Seishiro—yang masih terengah-engah—kemudian hanya merengkuh Subaru erat.

Seishiro memindahkan salah satu tangannya keatas kepala Subaru, mengelus-elus rambut halusnya, berusaha menenangkan Subaru yang bahunya gemetar.

"Maaf. Saya pikir kamu mau lari ke jalan tadi,"

Ia benar-benar menyesal. Dipeluknya Subaru lebih kencang lagi.

Subaru yang mulai terisak, menenggelamkan kepalanya diantara bahu dan leher jenjang Seishiro.

"Maaf," Seishiro membisikannya tepat ke telinga Subaru, "maaf. Kamu jadi nunggu saya lama tadi, maaf ya?"

Nada bicaranya benar-benar lembut, bahu Subaru perlahan berhenti bergetar.

"Maaf, Subaru,"

Lengan-lengan Subaru bergerak, menjulur, masing-masing lengan itu mengitari pinggang Seishiro kemudian menjepitnya.

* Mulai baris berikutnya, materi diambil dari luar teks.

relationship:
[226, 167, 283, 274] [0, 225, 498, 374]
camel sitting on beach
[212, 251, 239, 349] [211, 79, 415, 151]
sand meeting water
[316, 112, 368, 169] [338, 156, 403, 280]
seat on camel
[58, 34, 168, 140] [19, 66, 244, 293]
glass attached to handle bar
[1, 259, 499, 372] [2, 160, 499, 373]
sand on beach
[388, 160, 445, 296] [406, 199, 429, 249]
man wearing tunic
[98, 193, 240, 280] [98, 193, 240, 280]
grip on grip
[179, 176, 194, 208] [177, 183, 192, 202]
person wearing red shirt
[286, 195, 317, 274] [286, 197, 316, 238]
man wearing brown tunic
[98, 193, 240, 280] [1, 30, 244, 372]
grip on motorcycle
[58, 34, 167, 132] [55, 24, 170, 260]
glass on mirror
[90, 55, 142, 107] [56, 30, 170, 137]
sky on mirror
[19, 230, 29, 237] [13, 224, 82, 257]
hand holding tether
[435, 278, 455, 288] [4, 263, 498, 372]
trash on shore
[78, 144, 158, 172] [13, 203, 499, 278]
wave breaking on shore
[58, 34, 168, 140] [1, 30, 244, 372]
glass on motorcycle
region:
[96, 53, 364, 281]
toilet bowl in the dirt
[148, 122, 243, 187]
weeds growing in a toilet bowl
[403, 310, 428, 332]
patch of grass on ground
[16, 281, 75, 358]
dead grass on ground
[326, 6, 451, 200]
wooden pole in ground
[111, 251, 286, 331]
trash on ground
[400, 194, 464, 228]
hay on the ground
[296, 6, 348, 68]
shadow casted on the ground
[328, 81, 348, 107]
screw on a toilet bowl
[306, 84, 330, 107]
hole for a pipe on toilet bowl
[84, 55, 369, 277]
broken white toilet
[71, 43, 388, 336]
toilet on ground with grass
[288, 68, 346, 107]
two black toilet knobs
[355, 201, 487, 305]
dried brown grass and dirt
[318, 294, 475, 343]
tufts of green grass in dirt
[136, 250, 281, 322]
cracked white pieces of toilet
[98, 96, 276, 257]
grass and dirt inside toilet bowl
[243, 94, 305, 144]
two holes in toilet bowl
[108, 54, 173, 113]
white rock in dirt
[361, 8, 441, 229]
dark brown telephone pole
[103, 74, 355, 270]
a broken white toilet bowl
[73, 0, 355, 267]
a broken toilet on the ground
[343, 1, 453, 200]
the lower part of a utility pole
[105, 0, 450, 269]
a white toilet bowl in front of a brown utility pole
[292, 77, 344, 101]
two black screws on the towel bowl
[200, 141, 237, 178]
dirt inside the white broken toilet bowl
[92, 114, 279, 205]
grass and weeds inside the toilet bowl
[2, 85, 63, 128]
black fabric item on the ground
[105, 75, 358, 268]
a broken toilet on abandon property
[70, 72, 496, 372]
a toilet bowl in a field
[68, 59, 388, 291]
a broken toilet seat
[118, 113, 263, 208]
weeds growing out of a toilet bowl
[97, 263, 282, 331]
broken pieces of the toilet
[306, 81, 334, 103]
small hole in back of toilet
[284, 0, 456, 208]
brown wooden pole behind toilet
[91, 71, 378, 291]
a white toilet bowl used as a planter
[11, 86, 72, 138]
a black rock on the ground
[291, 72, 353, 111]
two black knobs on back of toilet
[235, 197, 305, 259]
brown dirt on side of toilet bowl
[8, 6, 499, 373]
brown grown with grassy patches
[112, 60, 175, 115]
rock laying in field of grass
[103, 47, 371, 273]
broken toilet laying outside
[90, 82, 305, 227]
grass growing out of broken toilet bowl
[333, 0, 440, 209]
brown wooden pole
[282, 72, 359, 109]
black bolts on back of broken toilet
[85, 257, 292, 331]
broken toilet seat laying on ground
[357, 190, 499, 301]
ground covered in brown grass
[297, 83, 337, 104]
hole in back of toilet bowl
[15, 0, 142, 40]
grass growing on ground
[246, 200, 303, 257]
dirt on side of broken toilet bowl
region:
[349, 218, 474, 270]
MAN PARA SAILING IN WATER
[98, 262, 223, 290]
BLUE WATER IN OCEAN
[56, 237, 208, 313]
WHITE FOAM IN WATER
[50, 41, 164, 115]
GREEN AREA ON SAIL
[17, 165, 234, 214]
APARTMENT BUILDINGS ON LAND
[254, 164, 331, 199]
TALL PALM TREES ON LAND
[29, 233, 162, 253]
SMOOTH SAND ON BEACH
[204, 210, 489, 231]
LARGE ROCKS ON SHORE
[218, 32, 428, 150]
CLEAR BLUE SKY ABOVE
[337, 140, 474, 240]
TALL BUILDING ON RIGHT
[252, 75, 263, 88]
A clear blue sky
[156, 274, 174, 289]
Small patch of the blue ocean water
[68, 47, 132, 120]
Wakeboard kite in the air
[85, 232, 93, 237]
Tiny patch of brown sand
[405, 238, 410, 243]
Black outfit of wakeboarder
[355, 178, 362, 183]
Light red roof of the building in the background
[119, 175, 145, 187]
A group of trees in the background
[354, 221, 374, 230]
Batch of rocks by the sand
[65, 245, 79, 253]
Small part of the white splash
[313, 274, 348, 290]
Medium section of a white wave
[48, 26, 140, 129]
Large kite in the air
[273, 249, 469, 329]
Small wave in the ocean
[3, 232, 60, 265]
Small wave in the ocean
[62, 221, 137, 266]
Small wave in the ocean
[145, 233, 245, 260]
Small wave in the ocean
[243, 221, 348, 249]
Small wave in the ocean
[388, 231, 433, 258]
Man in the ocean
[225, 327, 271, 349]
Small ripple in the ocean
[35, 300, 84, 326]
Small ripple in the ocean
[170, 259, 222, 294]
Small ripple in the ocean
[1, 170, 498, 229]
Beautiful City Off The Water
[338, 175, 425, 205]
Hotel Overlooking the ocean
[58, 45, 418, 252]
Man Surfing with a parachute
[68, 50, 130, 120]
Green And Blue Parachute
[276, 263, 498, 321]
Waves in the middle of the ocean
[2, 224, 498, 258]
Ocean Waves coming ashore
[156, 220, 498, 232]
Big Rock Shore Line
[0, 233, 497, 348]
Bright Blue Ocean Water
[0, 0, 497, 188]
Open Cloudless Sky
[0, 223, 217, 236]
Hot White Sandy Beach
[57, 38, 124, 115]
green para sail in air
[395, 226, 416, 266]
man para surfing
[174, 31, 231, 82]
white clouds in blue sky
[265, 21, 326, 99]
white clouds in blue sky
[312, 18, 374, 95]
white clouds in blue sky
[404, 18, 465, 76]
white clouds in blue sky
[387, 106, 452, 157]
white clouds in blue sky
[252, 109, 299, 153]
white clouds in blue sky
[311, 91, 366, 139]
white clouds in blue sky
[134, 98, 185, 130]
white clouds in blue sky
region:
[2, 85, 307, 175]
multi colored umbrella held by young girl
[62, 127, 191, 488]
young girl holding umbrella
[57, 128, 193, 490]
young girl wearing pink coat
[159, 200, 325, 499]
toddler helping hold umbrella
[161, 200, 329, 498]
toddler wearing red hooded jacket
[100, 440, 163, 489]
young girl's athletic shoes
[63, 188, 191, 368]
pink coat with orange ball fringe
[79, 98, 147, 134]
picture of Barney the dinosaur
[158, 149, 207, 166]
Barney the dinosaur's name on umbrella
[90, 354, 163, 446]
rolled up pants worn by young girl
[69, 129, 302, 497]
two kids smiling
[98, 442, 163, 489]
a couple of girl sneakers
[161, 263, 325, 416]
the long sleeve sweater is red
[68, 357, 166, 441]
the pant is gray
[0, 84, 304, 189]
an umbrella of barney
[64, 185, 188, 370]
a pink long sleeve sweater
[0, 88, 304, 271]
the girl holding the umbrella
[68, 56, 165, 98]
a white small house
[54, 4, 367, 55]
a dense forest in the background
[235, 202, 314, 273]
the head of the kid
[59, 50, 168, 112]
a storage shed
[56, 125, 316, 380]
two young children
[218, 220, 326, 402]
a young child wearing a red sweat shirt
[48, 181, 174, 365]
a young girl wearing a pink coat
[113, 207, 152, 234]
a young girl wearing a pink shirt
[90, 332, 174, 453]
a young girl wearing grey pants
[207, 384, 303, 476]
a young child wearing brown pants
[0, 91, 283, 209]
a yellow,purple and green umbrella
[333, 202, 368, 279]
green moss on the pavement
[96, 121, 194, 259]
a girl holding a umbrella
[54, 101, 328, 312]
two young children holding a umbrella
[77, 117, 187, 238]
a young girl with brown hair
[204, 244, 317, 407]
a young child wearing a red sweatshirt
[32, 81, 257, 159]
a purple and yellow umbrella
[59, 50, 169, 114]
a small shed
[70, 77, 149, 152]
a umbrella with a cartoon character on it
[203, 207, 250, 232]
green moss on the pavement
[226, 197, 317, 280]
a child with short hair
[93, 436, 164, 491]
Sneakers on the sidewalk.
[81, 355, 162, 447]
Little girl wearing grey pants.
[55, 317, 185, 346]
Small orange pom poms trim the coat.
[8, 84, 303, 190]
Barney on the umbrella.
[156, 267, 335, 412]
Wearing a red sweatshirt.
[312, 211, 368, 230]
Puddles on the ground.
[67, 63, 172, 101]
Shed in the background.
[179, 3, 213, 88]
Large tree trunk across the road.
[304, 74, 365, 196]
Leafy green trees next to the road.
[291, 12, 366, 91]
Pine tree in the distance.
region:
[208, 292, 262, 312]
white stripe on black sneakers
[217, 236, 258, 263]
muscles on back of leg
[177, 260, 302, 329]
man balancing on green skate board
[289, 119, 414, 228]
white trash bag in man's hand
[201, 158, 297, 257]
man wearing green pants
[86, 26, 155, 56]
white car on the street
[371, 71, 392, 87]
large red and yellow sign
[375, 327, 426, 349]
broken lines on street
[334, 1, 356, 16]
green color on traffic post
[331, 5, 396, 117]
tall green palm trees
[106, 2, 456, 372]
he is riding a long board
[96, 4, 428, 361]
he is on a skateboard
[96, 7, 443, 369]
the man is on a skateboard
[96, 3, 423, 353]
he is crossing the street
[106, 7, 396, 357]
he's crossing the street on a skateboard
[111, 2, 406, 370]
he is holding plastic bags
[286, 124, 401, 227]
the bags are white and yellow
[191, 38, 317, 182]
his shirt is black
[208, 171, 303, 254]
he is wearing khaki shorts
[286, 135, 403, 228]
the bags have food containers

Dipeluknya Seishiro sama erat, ia menggeleng dengan masih menenggelamkan wajahnya.

"Nggak apa-apa,"

Biarlah ia kalah lagi hari ini, ia rela tetap memeluk Subaru seperti itu sampai anak itu berhenti menangis, pikir Seishiro dalam hati, sementara tangannya masih asyik mengusap-usap kepala Subaru.

Memang apa salah Subaru?

"Se-Seishiro...?"

"Hm?"

"Maaf,"

Dugaannya salah. Setelah setahun, Seishiro akhirnya menang.